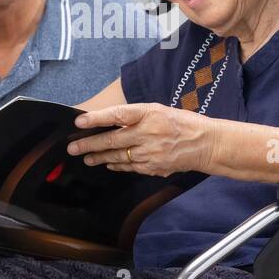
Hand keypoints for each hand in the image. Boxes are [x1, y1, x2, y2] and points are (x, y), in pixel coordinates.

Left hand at [66, 103, 215, 177]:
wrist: (205, 143)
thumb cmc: (181, 123)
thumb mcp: (159, 110)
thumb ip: (135, 116)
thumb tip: (108, 120)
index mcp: (150, 114)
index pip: (118, 114)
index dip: (97, 118)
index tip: (80, 121)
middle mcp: (149, 133)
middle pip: (113, 140)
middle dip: (90, 144)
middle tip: (72, 147)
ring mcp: (151, 153)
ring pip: (118, 156)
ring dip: (99, 157)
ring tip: (86, 157)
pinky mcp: (154, 167)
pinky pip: (130, 167)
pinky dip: (117, 165)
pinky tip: (108, 164)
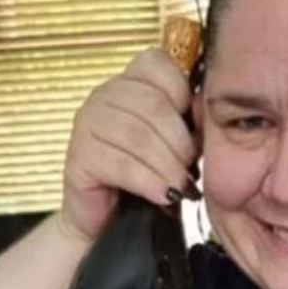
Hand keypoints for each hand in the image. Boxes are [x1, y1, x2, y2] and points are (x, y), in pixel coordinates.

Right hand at [60, 48, 198, 242]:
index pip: (157, 64)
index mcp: (128, 82)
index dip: (183, 96)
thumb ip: (190, 120)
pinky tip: (163, 195)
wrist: (112, 223)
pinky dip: (149, 182)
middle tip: (192, 169)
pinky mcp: (79, 158)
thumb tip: (208, 112)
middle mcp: (103, 95)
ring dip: (168, 165)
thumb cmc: (146, 180)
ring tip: (181, 186)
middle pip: (153, 104)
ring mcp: (86, 124)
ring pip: (138, 135)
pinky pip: (122, 164)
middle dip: (180, 141)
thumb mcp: (176, 144)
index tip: (193, 130)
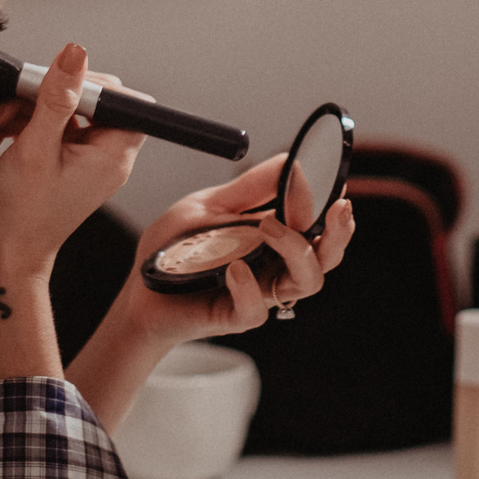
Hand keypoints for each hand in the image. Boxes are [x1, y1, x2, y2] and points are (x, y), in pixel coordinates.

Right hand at [0, 43, 141, 280]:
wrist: (2, 254)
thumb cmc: (22, 215)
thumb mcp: (36, 148)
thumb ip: (56, 98)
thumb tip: (75, 53)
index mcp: (112, 155)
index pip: (121, 98)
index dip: (88, 84)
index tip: (51, 86)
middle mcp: (104, 155)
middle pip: (85, 99)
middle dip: (42, 97)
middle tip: (12, 107)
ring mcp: (82, 158)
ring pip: (59, 109)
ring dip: (21, 111)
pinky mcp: (61, 160)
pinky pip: (46, 126)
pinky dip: (19, 126)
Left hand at [116, 157, 358, 346]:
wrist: (138, 293)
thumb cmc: (174, 250)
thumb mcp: (210, 205)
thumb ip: (251, 188)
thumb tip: (293, 161)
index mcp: (275, 239)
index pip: (319, 225)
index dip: (332, 207)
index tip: (335, 186)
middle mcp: (275, 266)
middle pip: (328, 256)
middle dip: (341, 233)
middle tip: (338, 207)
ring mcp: (258, 293)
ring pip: (307, 282)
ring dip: (297, 250)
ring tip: (269, 226)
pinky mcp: (233, 318)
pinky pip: (257, 311)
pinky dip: (250, 289)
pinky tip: (235, 268)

Problem description
Your answer must be the full listing, word for word, minus any images.

The answer
Hand keypoints for each hand in the image. Boxes are [x1, y1, x2, y2] and points are (x, y), in pixel coordinates.

Left hand at [66, 103, 215, 177]:
wrist: (205, 143)
thumb cmc: (181, 123)
thumb mcp: (159, 110)
thumb ip: (135, 116)
thumb tip: (108, 120)
index mcp: (150, 114)
index pip: (118, 114)
index dip: (97, 118)
index tip: (80, 121)
middle mcp: (149, 133)
middle pip: (113, 140)
middle dip: (90, 144)
middle tip: (72, 147)
ring mcp: (151, 153)
ring pip: (118, 156)
ring dip: (99, 157)
ring tip: (86, 157)
pinky mcp: (154, 167)
pinky pip: (130, 167)
pinky dip: (117, 165)
pinky tip: (108, 164)
Hand keypoints for each hand in the image. Boxes are [x1, y1, x2, y2] and points are (x, y), in pixel coordinates.

Right hand at [60, 48, 198, 242]:
index pip: (157, 64)
index mcp: (128, 82)
index dip: (183, 96)
thumb ip: (190, 120)
pinky tip: (163, 195)
wrist: (112, 223)
pinky dip: (149, 182)
middle tip: (192, 169)
pinky mcp: (79, 158)
thumb tip: (208, 112)
middle mcp: (103, 95)
ring dip: (168, 165)
thumb cmc: (146, 180)
ring tip: (181, 186)
middle pip: (153, 104)
ring mcp: (86, 124)
ring pip: (138, 135)
pinky pip: (122, 164)
middle dip: (180, 141)
thumb mcp: (176, 144)
index tip: (193, 130)
Hand keypoints for each hand in the image. Boxes are [x1, y1, x2, y2] and points are (x, y), in pixel coordinates.

Right hand at [0, 43, 141, 280]:
wrist: (2, 254)
thumb cmc: (22, 215)
thumb mcp: (36, 148)
thumb ip: (56, 98)
thumb tip: (75, 53)
index mcp: (112, 155)
index pip: (121, 98)
index dip: (88, 84)
index tip: (51, 86)
middle mcp: (104, 155)
middle pip: (85, 99)
middle dip: (42, 97)
middle tip: (12, 107)
ring mcp: (82, 158)
ring pip: (59, 109)
ring dip: (21, 111)
pinky mcp: (61, 160)
pinky pip: (46, 126)
pinky dip: (19, 126)
Left hand at [116, 157, 358, 346]:
wrist: (138, 293)
thumb cmc: (174, 250)
thumb mcp: (210, 205)
thumb ip: (251, 188)
thumb tip: (293, 161)
index mcp: (275, 239)
index pip: (319, 225)
index dip: (332, 207)
index tip: (335, 186)
middle mcp: (275, 266)
middle pip: (328, 256)
middle dip: (341, 233)
middle tip: (338, 207)
ring mcp: (258, 293)
ring pip: (307, 282)
ring dip: (297, 250)
ring tip: (269, 226)
pinky mcp: (233, 318)
pinky pip: (257, 311)
pinky dip: (250, 289)
pinky tip: (235, 268)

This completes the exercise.